### EXERCISE DETAILS
Find the line with "ring dip: (102, 128)" in the records below. Copy it and every line after it, up to and including the line with "middle pip: (132, 103)".

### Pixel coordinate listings
--------

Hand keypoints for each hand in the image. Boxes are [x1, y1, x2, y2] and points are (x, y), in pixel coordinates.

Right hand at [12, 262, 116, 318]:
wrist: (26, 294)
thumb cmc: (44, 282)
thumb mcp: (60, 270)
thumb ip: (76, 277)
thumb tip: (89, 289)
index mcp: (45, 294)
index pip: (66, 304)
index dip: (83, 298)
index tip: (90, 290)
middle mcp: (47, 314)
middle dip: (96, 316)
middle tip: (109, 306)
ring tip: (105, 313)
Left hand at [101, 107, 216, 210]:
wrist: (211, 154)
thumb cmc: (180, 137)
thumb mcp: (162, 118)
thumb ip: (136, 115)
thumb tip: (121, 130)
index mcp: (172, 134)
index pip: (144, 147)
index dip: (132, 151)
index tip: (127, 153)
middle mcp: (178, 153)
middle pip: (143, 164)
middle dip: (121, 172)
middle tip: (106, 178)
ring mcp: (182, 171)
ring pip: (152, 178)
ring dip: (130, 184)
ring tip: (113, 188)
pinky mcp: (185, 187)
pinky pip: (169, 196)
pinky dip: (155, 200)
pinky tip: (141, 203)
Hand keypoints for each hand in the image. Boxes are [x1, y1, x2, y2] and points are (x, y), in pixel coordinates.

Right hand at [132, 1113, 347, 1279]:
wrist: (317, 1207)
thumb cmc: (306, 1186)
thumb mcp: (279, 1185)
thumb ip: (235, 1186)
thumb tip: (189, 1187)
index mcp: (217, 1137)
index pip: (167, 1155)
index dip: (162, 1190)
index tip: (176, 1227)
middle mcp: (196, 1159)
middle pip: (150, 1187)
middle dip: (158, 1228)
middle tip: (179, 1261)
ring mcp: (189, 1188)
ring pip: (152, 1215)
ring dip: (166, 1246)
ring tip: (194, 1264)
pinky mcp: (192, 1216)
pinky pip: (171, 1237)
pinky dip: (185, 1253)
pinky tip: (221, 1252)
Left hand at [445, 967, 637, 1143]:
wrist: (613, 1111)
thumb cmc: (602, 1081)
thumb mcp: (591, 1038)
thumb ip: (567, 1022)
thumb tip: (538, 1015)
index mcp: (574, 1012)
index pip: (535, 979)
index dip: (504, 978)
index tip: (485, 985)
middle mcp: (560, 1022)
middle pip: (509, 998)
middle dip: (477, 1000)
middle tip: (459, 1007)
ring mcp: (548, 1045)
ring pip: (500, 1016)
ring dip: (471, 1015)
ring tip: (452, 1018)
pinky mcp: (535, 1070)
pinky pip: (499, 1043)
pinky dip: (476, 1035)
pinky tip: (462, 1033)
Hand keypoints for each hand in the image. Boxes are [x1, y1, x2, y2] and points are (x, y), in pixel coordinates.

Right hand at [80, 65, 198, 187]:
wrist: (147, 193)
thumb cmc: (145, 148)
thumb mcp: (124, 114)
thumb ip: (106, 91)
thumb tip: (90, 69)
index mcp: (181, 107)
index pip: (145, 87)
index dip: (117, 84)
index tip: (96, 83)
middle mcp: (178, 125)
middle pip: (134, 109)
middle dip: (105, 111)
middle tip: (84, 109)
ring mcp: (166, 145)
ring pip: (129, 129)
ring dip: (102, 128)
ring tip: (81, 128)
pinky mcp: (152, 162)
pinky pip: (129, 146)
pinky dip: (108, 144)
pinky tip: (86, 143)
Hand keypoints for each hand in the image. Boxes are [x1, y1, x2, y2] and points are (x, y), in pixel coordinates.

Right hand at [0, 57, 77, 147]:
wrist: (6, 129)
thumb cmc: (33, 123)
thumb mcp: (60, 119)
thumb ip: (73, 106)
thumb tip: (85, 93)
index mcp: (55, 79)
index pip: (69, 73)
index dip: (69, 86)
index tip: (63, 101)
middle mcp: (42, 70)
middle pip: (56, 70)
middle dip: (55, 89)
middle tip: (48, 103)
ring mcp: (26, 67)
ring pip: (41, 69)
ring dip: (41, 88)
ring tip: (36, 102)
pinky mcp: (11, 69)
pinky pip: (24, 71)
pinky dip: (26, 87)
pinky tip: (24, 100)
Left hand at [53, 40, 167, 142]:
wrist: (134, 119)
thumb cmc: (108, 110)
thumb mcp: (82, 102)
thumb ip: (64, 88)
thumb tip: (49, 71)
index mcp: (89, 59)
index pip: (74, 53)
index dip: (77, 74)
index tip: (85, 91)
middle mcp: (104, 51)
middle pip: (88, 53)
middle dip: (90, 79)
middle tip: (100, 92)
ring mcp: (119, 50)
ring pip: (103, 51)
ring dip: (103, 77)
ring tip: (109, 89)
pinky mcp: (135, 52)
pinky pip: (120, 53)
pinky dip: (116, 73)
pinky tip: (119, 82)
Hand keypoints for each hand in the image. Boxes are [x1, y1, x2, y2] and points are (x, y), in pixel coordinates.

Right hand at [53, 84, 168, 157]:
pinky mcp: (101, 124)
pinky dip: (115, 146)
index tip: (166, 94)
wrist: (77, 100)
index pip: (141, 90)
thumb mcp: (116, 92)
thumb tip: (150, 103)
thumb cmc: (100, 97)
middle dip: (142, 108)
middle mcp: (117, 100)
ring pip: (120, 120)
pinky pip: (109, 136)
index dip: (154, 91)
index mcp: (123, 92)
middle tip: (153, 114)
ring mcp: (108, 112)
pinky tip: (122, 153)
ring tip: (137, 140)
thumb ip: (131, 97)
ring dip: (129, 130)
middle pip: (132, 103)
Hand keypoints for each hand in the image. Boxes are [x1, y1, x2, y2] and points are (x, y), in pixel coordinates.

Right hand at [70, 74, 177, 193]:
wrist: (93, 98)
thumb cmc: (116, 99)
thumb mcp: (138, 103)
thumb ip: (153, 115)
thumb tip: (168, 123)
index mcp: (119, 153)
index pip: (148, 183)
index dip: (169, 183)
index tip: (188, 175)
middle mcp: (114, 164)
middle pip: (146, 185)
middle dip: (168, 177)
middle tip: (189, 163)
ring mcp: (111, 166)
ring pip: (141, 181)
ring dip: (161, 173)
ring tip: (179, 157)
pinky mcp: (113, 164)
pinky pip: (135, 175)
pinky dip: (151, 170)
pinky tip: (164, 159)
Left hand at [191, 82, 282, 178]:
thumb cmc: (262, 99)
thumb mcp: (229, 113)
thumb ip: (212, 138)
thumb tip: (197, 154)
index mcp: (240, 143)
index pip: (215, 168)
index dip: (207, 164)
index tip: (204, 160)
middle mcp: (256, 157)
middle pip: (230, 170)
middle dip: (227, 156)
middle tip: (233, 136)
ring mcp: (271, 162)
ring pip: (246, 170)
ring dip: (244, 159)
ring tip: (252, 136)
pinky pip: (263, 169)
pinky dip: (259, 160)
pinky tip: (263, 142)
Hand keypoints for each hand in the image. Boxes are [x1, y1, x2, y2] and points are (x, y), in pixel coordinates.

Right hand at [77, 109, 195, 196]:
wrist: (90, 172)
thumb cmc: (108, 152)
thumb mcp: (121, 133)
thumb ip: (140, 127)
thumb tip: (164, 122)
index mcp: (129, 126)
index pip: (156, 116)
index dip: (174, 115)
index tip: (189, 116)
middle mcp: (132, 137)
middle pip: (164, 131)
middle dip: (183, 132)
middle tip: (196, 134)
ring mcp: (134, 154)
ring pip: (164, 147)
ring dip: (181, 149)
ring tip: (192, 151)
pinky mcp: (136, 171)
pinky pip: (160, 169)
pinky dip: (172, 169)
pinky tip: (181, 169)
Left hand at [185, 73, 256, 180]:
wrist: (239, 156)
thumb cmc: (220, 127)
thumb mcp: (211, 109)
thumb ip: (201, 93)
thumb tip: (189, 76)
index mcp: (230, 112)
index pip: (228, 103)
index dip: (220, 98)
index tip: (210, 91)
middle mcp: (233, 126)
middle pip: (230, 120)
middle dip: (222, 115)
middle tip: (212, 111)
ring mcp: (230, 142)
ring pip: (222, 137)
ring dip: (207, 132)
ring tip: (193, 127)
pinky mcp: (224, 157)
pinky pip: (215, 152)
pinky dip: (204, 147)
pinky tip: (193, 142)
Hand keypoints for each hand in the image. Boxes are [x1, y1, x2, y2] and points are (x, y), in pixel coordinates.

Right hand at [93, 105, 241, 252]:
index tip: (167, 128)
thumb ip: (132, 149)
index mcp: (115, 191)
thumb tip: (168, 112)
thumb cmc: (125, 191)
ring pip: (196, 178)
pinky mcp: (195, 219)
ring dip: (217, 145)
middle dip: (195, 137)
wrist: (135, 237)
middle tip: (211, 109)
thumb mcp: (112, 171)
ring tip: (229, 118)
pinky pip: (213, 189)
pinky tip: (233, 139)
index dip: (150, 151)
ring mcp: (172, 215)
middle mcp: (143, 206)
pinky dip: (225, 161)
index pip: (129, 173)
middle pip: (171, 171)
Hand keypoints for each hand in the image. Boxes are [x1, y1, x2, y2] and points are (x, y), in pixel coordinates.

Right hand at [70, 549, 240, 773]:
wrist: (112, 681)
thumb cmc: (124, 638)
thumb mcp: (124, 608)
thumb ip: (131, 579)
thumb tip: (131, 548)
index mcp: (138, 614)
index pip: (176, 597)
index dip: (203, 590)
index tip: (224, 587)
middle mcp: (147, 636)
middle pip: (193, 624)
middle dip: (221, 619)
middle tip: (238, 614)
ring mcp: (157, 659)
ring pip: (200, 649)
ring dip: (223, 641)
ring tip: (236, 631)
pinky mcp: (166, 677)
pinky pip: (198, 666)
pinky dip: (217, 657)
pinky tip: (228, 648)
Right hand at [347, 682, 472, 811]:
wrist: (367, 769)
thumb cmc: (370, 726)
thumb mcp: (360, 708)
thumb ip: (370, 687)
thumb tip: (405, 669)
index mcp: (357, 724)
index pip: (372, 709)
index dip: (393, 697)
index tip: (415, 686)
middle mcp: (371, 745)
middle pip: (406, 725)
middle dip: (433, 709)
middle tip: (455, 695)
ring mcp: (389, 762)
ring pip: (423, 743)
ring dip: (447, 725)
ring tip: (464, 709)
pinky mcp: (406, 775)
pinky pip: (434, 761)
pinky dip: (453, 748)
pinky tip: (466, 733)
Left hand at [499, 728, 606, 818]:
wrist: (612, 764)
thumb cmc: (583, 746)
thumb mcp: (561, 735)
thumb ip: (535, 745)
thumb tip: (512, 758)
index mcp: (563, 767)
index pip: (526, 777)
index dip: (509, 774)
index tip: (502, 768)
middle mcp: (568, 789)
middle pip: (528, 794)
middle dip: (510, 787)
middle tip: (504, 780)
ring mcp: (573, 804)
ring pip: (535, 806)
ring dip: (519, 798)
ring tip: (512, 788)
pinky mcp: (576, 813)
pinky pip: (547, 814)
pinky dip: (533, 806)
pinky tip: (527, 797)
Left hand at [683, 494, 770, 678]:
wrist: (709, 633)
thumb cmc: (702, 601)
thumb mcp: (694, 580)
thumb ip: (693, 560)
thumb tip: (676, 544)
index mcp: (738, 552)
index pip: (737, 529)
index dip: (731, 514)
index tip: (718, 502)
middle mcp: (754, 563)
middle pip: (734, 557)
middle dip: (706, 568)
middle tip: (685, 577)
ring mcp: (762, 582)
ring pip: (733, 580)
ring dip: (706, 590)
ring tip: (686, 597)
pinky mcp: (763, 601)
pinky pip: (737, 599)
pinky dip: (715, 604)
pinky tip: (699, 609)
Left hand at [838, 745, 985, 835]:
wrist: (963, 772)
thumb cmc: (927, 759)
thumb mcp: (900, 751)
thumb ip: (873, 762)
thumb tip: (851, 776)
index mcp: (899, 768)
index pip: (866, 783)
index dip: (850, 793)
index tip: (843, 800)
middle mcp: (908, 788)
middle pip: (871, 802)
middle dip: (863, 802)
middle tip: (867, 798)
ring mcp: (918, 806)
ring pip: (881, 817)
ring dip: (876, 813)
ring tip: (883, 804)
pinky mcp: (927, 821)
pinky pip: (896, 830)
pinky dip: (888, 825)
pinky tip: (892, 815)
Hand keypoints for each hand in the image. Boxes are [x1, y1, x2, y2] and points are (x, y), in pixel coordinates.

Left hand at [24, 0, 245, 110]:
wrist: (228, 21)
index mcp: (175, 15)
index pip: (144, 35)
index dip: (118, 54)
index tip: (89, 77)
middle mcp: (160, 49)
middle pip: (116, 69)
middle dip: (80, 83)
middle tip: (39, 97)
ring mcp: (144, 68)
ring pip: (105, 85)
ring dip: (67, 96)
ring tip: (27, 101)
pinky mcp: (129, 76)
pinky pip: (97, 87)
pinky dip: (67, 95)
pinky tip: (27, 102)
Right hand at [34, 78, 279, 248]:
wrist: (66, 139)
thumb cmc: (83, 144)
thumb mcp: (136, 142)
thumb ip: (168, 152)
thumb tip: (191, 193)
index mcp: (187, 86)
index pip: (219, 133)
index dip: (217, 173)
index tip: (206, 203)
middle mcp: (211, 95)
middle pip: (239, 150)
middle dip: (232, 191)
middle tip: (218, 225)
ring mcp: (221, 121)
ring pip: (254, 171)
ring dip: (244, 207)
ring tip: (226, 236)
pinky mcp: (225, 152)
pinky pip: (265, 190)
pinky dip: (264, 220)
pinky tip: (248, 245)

--------

### SOLUTION
ring dip: (102, 128)
ring tip: (81, 128)
pinky mcp: (152, 162)
pinky pip: (129, 146)
pinky dip: (108, 144)
pinky tip: (86, 143)
Hand keypoints for each hand in the image. Boxes are [x1, y1, x2, y2] and points are (x, y), in pixel coordinates.

Right hand at [0, 57, 77, 147]:
wrist: (6, 129)
thumb cmc: (33, 123)
thumb mcp: (60, 119)
thumb ip: (73, 106)
thumb tip: (85, 93)
index mcp: (55, 79)
index pip: (69, 73)
index dip: (69, 86)
index tip: (63, 101)
middle mcp: (42, 70)
middle pip: (56, 70)
middle dip: (55, 89)
middle tip: (48, 103)
ring mcp: (26, 67)
ring pip: (41, 69)
ring dip: (41, 88)
ring tip: (36, 102)
pinky mcp: (11, 69)
pinky pip: (24, 71)
pinky dip: (26, 87)
pinky tip: (24, 100)
Left hand at [53, 40, 167, 142]:
wrist: (134, 119)
thumb cmc: (108, 110)
thumb mcp: (82, 102)
thumb ip: (64, 88)
thumb tip: (49, 71)
index mcp: (89, 59)
index pip: (74, 53)
index dip: (77, 74)
index tip: (85, 91)
middle mcp: (104, 51)
middle pip: (88, 53)
middle dip: (90, 79)
middle tip: (100, 92)
ring mcp: (119, 50)
ring pip: (103, 51)
ring dip: (103, 77)
ring tip: (109, 89)
pinky mcp: (135, 52)
pinky pip: (120, 53)
pinky dip: (116, 73)
pinky tip: (119, 82)
Hand keypoints for each hand in the image. Boxes are [x1, y1, x2, y2] and points are (x, y), in pixel coordinates.

Right hand at [53, 84, 168, 157]:
pinky mcp: (101, 124)
pinky dip: (115, 146)
index tip: (166, 94)
wrist: (77, 100)
index pip: (141, 90)
thumb mcp: (116, 92)
thumb tip: (150, 103)
thumb cmc: (100, 97)
middle dip: (142, 108)
middle mcp: (117, 100)
ring pip: (120, 120)
pinky pip: (109, 136)
index dip: (154, 91)
index mcp: (123, 92)
middle tip: (153, 114)
ring mcp: (108, 112)
pinky tip: (122, 153)
ring tip: (137, 140)
thumb ip: (131, 97)
ring dip: (129, 130)
middle pip: (132, 103)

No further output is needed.